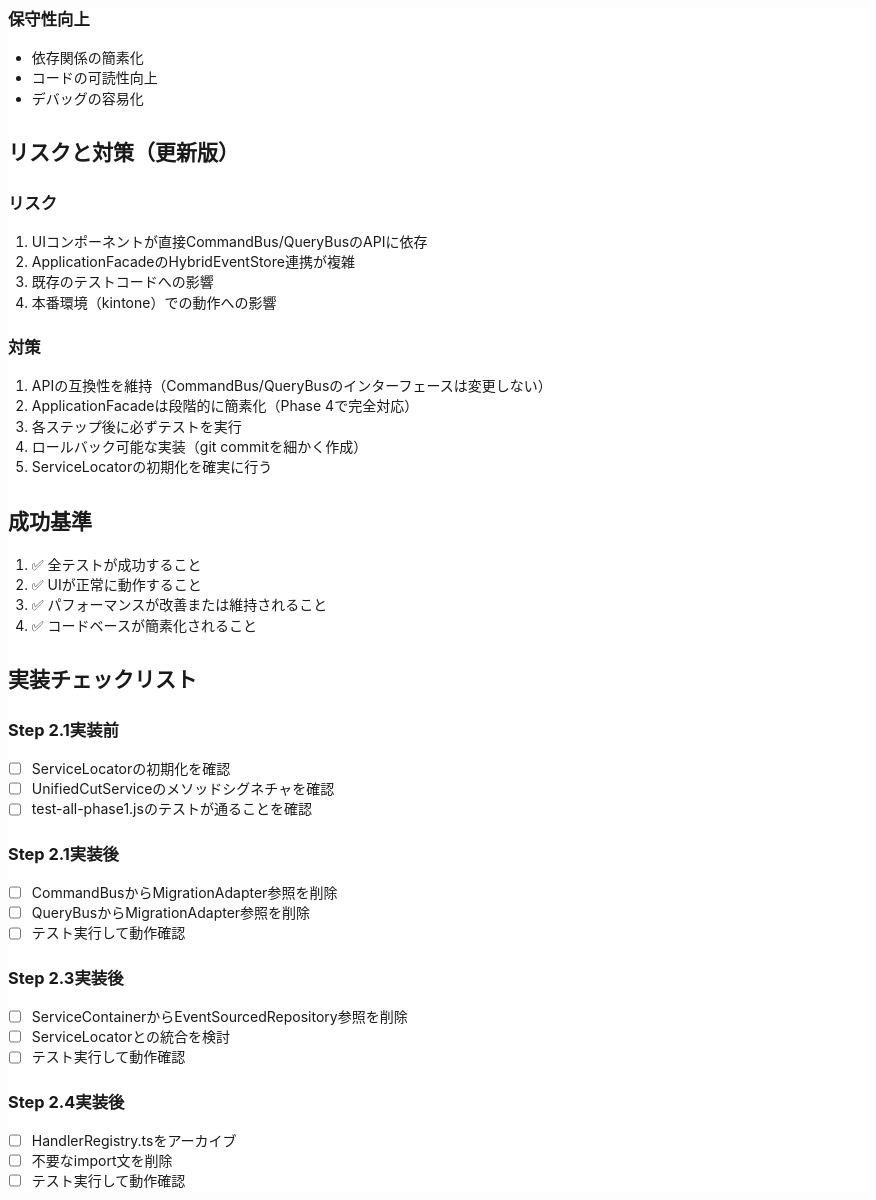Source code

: ### 保守性向上
- 依存関係の簡素化
- コードの可読性向上
- デバッグの容易化

## リスクと対策（更新版）

### リスク
1. UIコンポーネントが直接CommandBus/QueryBusのAPIに依存
2. ApplicationFacadeのHybridEventStore連携が複雑
3. 既存のテストコードへの影響
4. 本番環境（kintone）での動作への影響

### 対策
1. APIの互換性を維持（CommandBus/QueryBusのインターフェースは変更しない）
2. ApplicationFacadeは段階的に簡素化（Phase 4で完全対応）
3. 各ステップ後に必ずテストを実行
4. ロールバック可能な実装（git commitを細かく作成）
5. ServiceLocatorの初期化を確実に行う

## 成功基準

1. ✅ 全テストが成功すること
2. ✅ UIが正常に動作すること
3. ✅ パフォーマンスが改善または維持されること
4. ✅ コードベースが簡素化されること

## 実装チェックリスト

### Step 2.1実装前
- [ ] ServiceLocatorの初期化を確認
- [ ] UnifiedCutServiceのメソッドシグネチャを確認
- [ ] test-all-phase1.jsのテストが通ることを確認

### Step 2.1実装後
- [ ] CommandBusからMigrationAdapter参照を削除
- [ ] QueryBusからMigrationAdapter参照を削除
- [ ] テスト実行して動作確認

### Step 2.3実装後
- [ ] ServiceContainerからEventSourcedRepository参照を削除
- [ ] ServiceLocatorとの統合を検討
- [ ] テスト実行して動作確認

### Step 2.4実装後
- [ ] HandlerRegistry.tsをアーカイブ
- [ ] 不要なimport文を削除
- [ ] テスト実行して動作確認
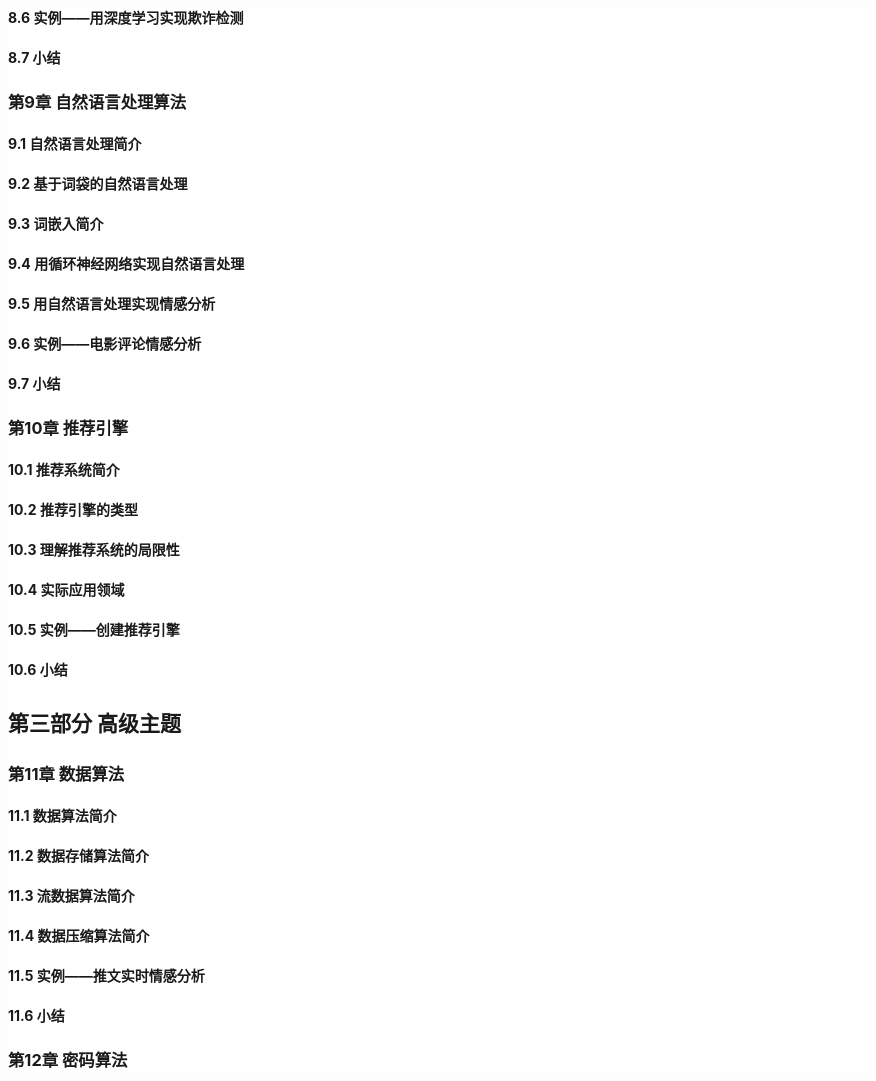 #### 8.6 实例——用深度学习实现欺诈检测

#### 8.7 小结

### 第9章 自然语言处理算法

#### 9.1 自然语言处理简介

#### 9.2 基于词袋的自然语言处理

#### 9.3 词嵌入简介

#### 9.4 用循环神经网络实现自然语言处理

#### 9.5 用自然语言处理实现情感分析

#### 9.6 实例——电影评论情感分析

#### 9.7 小结

### 第10章 推荐引擎

#### 10.1 推荐系统简介

#### 10.2 推荐引擎的类型

#### 10.3 理解推荐系统的局限性

#### 10.4 实际应用领域

#### 10.5 实例——创建推荐引擎

#### 10.6 小结

## 第三部分 高级主题

### 第11章 数据算法

#### 11.1 数据算法简介

#### 11.2 数据存储算法简介

#### 11.3 流数据算法简介

#### 11.4 数据压缩算法简介

#### 11.5 实例——推文实时情感分析

#### 11.6 小结

### 第12章 密码算法
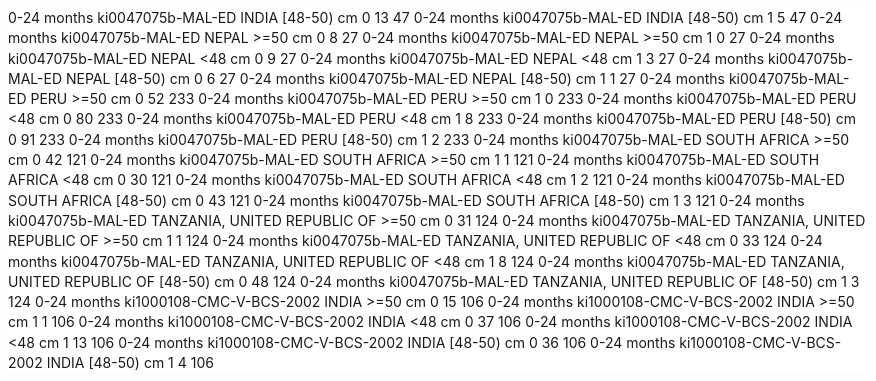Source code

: 0-24 months   ki0047075b-MAL-ED          INDIA                          [48-50) cm          0       13      47
0-24 months   ki0047075b-MAL-ED          INDIA                          [48-50) cm          1        5      47
0-24 months   ki0047075b-MAL-ED          NEPAL                          >=50 cm             0        8      27
0-24 months   ki0047075b-MAL-ED          NEPAL                          >=50 cm             1        0      27
0-24 months   ki0047075b-MAL-ED          NEPAL                          <48 cm              0        9      27
0-24 months   ki0047075b-MAL-ED          NEPAL                          <48 cm              1        3      27
0-24 months   ki0047075b-MAL-ED          NEPAL                          [48-50) cm          0        6      27
0-24 months   ki0047075b-MAL-ED          NEPAL                          [48-50) cm          1        1      27
0-24 months   ki0047075b-MAL-ED          PERU                           >=50 cm             0       52     233
0-24 months   ki0047075b-MAL-ED          PERU                           >=50 cm             1        0     233
0-24 months   ki0047075b-MAL-ED          PERU                           <48 cm              0       80     233
0-24 months   ki0047075b-MAL-ED          PERU                           <48 cm              1        8     233
0-24 months   ki0047075b-MAL-ED          PERU                           [48-50) cm          0       91     233
0-24 months   ki0047075b-MAL-ED          PERU                           [48-50) cm          1        2     233
0-24 months   ki0047075b-MAL-ED          SOUTH AFRICA                   >=50 cm             0       42     121
0-24 months   ki0047075b-MAL-ED          SOUTH AFRICA                   >=50 cm             1        1     121
0-24 months   ki0047075b-MAL-ED          SOUTH AFRICA                   <48 cm              0       30     121
0-24 months   ki0047075b-MAL-ED          SOUTH AFRICA                   <48 cm              1        2     121
0-24 months   ki0047075b-MAL-ED          SOUTH AFRICA                   [48-50) cm          0       43     121
0-24 months   ki0047075b-MAL-ED          SOUTH AFRICA                   [48-50) cm          1        3     121
0-24 months   ki0047075b-MAL-ED          TANZANIA, UNITED REPUBLIC OF   >=50 cm             0       31     124
0-24 months   ki0047075b-MAL-ED          TANZANIA, UNITED REPUBLIC OF   >=50 cm             1        1     124
0-24 months   ki0047075b-MAL-ED          TANZANIA, UNITED REPUBLIC OF   <48 cm              0       33     124
0-24 months   ki0047075b-MAL-ED          TANZANIA, UNITED REPUBLIC OF   <48 cm              1        8     124
0-24 months   ki0047075b-MAL-ED          TANZANIA, UNITED REPUBLIC OF   [48-50) cm          0       48     124
0-24 months   ki0047075b-MAL-ED          TANZANIA, UNITED REPUBLIC OF   [48-50) cm          1        3     124
0-24 months   ki1000108-CMC-V-BCS-2002   INDIA                          >=50 cm             0       15     106
0-24 months   ki1000108-CMC-V-BCS-2002   INDIA                          >=50 cm             1        1     106
0-24 months   ki1000108-CMC-V-BCS-2002   INDIA                          <48 cm              0       37     106
0-24 months   ki1000108-CMC-V-BCS-2002   INDIA                          <48 cm              1       13     106
0-24 months   ki1000108-CMC-V-BCS-2002   INDIA                          [48-50) cm          0       36     106
0-24 months   ki1000108-CMC-V-BCS-2002   INDIA                          [48-50) cm          1        4     106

• [WHAT THE EXERCISE ASKS]
Text only, no pictures: please print exactly the lines above from the line with "### Step 2.3実装後" up to and including the line with "## 第三部分 高级主题", and nothing else.

• [TASK SOLUTION]
### Step 2.3実装後
- [ ] ServiceContainerからEventSourcedRepository参照を削除
- [ ] ServiceLocatorとの統合を検討
- [ ] テスト実行して動作確認

### Step 2.4実装後
- [ ] HandlerRegistry.tsをアーカイブ
- [ ] 不要なimport文を削除
- [ ] テスト実行して動作確認
 #### 8.6 实例——用深度学习实现欺诈检测

#### 8.7 小结

### 第9章 自然语言处理算法

#### 9.1 自然语言处理简介

#### 9.2 基于词袋的自然语言处理

#### 9.3 词嵌入简介

#### 9.4 用循环神经网络实现自然语言处理

#### 9.5 用自然语言处理实现情感分析

#### 9.6 实例——电影评论情感分析

#### 9.7 小结

### 第10章 推荐引擎

#### 10.1 推荐系统简介

#### 10.2 推荐引擎的类型

#### 10.3 理解推荐系统的局限性

#### 10.4 实际应用领域

#### 10.5 实例——创建推荐引擎

#### 10.6 小结

## 第三部分 高级主题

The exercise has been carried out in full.